■ Questions:
**A.** Summarize the cookie jar ownership thread in two sentences.
**B.** Take up the cookie jar ownership thread after its final sentence and carry it forward.
*** Reading passage ***
But the idea is to stick to Qt API design principle, so it's up to the user of that API to make sure it's used properly.
And we are not REALLY exposing that to JS (where our "users" are) but to C++, where just us devs work.

So, it's actually good to preserve those Qt API principles: makes it easier for other Qt devs out there to join us (if we are so lucky to get MORE contributors).

@ariya
Copy link
Owner

ariya commented Jan 7, 2014

And once (in the near future) we want to have unit tests for our C++ code, it is really weird and annoying to provide a cookie jar instance every time you want to instantiate a WebPage for the tests.

@jrollinson
Copy link
Author

I have push a commit with that change.

Once you have read through it, I'll squash it.

One thing I noticed was that on a call to setCookieJar in the NetworkAccessManager, the cookie jar passed in has its parent set to be the phantom instance.

Removal of this line leads to segment faults in the code.
Is this exactly what we wish the code to be doing?

@jrollinson
Copy link
Author

Ok, after closer inspection I see that QNetworkAccessManager sets itself as the parent of the cookie jar. By setting the phantom singleton as the parent of the cookie jar, the cookie jar will not be deleted with the QNetworkAccessManager.

I am pushing a commit with a change to the comments reflecting that CookieJar is not a singleton anymore.

@detro
Copy link
Collaborator

detro commented Jan 8, 2014

@jtrollinson Crap! That is a bit of a pickle I think.
The fact is that the CookieJar ownership, by default, was taken by the NAM (as you figured out).

This was because, when deleted, the NAM would cleanup the memory of the Jar.
That makes sense in a "normal" browser, as you want to get rid of them at the same time: 1 NAM per browser, and that NAM used 1 jar.

Now we are introducing a much more (potentially complex) scenario.
*** End of Reading passage ***
*** Listed entries ***
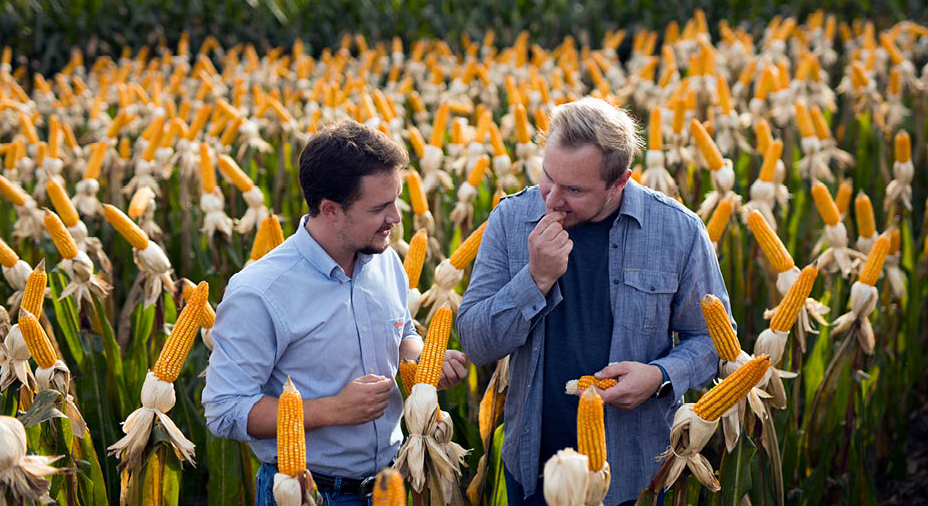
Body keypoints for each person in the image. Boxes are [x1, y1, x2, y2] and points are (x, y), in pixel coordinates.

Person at [456, 98, 733, 506]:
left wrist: (659, 377)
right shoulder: (510, 219)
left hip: (634, 474)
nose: (551, 200)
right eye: (548, 177)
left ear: (619, 182)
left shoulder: (679, 231)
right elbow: (477, 342)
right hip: (534, 470)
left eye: (574, 190)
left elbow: (713, 339)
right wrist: (536, 278)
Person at [203, 120, 468, 506]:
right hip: (308, 493)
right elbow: (225, 410)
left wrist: (422, 359)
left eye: (394, 200)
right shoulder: (259, 293)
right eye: (380, 207)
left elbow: (403, 330)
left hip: (393, 485)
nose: (396, 218)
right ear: (330, 210)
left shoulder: (387, 260)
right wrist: (333, 410)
*** End of Listed entries ***
■ Results by task:
**A.** Participants favor keeping to Qt API design principles, noting that the API is exposed to C++ developers rather than to JS users and that requiring a cookie jar instance for every WebPage would make future unit tests awkward. After pushing the change, a contributor observes that QNetworkAccessManager normally owns the cookie jar and that making the phantom singleton its parent keeps the jar from being deleted with the manager, which a collaborator calls a complication now that a more complex scenario is being introduced.

**B.**
In the current PhantomJS, closing a page will:

  • free the page's memory
  • free the nam's memory
  • let the jar stay, as it can be used by other pages

This is all driven by the QtObject parental relationship-memory handling thingy (I'm sure this thing has a name by it's 7:30am and I'm still asleep).

Now, we want that:

  • default behaviour is maintained if the the cookiejar API are not used
  • ??? when the new cookiejar API are used

I marked the new behaviour ??? for the memory because, well, we might end up creating a custom-designed-memory-leaker.

If we keep the relationship like this ("jars belong to phantom") means that those scripts that run MANY pages, and dispose of them, if they decide to use CookieJars (for session isolation), all those JARs will never be deleted, until Phantom is closed. => MEMORY LEAK

At this time of the day, I see 2 options for us:

  • either we add an API to the CookieJar to dispose of it (at least the user can avoid Leaks if she uses the API right)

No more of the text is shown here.